* About this exercise:
Every line below that has "then" in it should be copied.

* Records for this exercise:
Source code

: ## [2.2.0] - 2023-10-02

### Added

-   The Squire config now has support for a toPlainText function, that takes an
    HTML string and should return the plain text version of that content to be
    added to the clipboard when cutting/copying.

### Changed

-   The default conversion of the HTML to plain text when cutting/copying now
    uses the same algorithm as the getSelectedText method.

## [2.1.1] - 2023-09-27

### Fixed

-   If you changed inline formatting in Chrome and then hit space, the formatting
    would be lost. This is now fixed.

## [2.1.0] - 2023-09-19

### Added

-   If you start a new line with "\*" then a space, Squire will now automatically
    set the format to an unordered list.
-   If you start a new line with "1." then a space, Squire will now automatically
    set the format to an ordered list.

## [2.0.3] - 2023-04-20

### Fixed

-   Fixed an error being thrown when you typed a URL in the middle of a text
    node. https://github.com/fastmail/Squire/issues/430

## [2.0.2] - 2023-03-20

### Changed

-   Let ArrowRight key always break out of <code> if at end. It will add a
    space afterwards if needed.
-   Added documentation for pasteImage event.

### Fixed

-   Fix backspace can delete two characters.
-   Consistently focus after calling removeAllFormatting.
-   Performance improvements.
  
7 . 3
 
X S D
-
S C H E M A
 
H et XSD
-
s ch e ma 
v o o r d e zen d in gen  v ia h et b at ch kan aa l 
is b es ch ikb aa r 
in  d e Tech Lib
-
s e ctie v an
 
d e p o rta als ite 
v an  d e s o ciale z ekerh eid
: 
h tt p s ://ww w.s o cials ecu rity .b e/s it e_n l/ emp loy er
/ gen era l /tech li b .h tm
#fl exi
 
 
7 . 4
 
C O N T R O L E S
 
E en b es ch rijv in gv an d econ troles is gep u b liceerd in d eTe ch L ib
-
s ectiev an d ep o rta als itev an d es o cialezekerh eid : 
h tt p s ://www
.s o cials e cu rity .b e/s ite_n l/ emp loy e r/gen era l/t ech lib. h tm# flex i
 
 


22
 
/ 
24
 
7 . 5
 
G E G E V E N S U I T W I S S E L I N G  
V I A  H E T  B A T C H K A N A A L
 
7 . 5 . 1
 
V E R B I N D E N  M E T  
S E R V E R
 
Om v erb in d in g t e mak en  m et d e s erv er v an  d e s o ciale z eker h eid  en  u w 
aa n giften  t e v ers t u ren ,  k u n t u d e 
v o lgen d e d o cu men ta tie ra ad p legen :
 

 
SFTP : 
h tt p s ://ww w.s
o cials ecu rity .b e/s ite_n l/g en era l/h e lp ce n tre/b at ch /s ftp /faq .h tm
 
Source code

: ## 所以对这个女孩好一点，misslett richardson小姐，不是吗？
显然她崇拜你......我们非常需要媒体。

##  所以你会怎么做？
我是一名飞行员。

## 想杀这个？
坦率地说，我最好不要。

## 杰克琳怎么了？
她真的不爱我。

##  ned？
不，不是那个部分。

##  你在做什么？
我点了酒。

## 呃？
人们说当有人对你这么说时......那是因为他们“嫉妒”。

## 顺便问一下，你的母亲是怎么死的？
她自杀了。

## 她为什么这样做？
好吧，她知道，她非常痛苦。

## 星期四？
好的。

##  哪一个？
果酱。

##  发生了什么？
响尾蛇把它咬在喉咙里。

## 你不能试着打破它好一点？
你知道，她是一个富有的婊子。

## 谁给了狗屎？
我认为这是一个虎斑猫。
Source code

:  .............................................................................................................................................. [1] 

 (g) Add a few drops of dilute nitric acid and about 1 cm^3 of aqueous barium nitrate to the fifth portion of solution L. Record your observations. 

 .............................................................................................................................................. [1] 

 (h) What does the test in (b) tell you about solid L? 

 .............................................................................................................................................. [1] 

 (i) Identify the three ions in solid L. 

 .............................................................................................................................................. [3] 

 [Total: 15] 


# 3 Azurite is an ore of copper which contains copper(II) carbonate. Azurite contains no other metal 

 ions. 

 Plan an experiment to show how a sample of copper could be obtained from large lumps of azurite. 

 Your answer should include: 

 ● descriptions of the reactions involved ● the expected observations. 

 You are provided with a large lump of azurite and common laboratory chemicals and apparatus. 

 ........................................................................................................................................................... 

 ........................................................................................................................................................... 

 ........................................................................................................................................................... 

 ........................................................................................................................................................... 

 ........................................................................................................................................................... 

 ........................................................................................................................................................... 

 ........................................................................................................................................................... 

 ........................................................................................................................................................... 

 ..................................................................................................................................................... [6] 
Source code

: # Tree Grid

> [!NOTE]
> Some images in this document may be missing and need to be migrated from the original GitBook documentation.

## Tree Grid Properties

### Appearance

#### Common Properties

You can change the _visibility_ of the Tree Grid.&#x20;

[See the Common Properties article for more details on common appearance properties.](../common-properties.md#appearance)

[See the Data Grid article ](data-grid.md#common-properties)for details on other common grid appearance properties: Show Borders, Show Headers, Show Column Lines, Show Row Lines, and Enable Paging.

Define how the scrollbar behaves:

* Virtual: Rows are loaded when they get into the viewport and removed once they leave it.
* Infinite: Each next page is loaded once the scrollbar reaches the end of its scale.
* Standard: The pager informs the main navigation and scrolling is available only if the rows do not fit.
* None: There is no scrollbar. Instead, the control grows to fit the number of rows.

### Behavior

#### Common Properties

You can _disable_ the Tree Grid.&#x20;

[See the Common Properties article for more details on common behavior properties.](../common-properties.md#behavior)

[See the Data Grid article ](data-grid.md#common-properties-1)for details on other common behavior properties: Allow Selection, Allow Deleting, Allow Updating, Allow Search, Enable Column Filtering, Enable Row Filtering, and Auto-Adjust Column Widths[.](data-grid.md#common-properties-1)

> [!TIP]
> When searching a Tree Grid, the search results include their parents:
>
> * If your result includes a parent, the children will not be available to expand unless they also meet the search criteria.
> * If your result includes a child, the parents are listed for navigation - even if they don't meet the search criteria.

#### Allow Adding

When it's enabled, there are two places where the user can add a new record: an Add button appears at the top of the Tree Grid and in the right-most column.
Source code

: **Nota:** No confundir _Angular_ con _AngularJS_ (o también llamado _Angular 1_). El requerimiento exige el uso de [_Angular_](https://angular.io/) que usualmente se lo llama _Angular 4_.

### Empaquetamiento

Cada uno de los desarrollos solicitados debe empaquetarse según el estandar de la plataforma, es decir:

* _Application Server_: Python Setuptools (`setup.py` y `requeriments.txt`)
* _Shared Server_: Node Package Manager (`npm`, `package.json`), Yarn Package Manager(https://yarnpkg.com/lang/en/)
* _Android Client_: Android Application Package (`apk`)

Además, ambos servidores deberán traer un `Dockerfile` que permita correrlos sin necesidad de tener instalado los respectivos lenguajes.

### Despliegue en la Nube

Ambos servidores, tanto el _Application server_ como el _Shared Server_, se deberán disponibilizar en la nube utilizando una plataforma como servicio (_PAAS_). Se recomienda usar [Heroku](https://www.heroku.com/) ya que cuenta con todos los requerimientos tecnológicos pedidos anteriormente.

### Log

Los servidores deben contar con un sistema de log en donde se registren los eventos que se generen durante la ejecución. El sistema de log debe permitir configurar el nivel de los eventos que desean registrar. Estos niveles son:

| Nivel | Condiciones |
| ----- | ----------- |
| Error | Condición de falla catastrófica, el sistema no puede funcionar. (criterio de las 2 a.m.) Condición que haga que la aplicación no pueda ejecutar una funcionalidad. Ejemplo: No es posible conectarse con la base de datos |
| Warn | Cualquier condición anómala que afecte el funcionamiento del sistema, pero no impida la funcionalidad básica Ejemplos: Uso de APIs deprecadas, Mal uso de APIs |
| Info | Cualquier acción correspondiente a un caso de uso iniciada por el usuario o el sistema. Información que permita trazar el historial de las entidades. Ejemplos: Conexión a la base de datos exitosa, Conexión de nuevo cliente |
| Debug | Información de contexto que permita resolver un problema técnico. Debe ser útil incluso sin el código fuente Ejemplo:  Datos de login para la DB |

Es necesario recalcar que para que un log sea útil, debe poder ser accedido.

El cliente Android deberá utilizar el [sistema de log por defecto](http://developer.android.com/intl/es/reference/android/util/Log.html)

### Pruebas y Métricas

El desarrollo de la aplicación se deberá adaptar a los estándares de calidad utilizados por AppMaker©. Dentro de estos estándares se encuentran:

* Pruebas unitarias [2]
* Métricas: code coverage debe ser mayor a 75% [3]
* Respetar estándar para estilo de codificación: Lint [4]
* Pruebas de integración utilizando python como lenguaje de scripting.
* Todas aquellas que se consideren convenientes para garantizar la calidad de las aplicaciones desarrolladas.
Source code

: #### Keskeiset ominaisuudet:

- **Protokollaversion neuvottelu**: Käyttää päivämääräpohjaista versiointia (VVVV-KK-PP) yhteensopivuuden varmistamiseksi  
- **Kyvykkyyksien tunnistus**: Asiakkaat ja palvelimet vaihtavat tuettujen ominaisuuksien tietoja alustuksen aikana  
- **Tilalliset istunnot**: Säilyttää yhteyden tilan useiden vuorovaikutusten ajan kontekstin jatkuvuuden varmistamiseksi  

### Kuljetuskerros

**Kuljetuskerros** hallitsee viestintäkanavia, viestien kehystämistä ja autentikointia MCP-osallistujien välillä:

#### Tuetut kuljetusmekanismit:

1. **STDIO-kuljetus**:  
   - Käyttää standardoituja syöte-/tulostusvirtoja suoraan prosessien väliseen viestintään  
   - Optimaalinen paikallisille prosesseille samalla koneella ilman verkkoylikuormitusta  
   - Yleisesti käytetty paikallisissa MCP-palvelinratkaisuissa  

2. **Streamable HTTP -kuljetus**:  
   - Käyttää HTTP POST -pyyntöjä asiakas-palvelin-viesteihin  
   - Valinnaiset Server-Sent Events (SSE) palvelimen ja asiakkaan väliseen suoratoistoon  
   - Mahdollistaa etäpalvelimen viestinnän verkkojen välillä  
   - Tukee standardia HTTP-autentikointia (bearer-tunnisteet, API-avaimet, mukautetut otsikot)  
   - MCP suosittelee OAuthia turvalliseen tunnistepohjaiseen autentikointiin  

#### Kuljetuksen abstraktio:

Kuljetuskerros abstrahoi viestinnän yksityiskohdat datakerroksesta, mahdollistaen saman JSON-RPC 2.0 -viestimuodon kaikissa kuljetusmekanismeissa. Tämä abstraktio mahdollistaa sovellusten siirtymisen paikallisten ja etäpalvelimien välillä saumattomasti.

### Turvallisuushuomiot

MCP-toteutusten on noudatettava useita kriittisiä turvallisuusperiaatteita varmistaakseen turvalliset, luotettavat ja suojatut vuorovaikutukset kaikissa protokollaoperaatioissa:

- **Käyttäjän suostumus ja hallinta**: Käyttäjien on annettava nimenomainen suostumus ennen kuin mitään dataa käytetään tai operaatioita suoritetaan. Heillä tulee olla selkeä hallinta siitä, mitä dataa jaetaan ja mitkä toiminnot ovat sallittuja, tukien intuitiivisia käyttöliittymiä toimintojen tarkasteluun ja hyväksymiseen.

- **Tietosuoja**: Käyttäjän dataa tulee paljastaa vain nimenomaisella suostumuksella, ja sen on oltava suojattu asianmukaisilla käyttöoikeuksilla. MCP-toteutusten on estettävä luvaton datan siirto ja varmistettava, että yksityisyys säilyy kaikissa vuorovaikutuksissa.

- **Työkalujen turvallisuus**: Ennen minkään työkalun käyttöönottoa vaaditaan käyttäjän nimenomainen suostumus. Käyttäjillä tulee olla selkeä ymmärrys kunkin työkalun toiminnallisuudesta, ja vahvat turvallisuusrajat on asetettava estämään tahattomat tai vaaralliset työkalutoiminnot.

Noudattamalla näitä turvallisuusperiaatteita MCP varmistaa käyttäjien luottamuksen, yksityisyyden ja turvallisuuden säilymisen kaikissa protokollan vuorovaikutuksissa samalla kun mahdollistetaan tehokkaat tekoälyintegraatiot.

* Completed exercise:
-   If you changed inline formatting in Chrome and then hit space, the formatting
-   If you start a new line with "\*" then a space, Squire will now automatically
-   If you start a new line with "1." then a space, Squire will now automatically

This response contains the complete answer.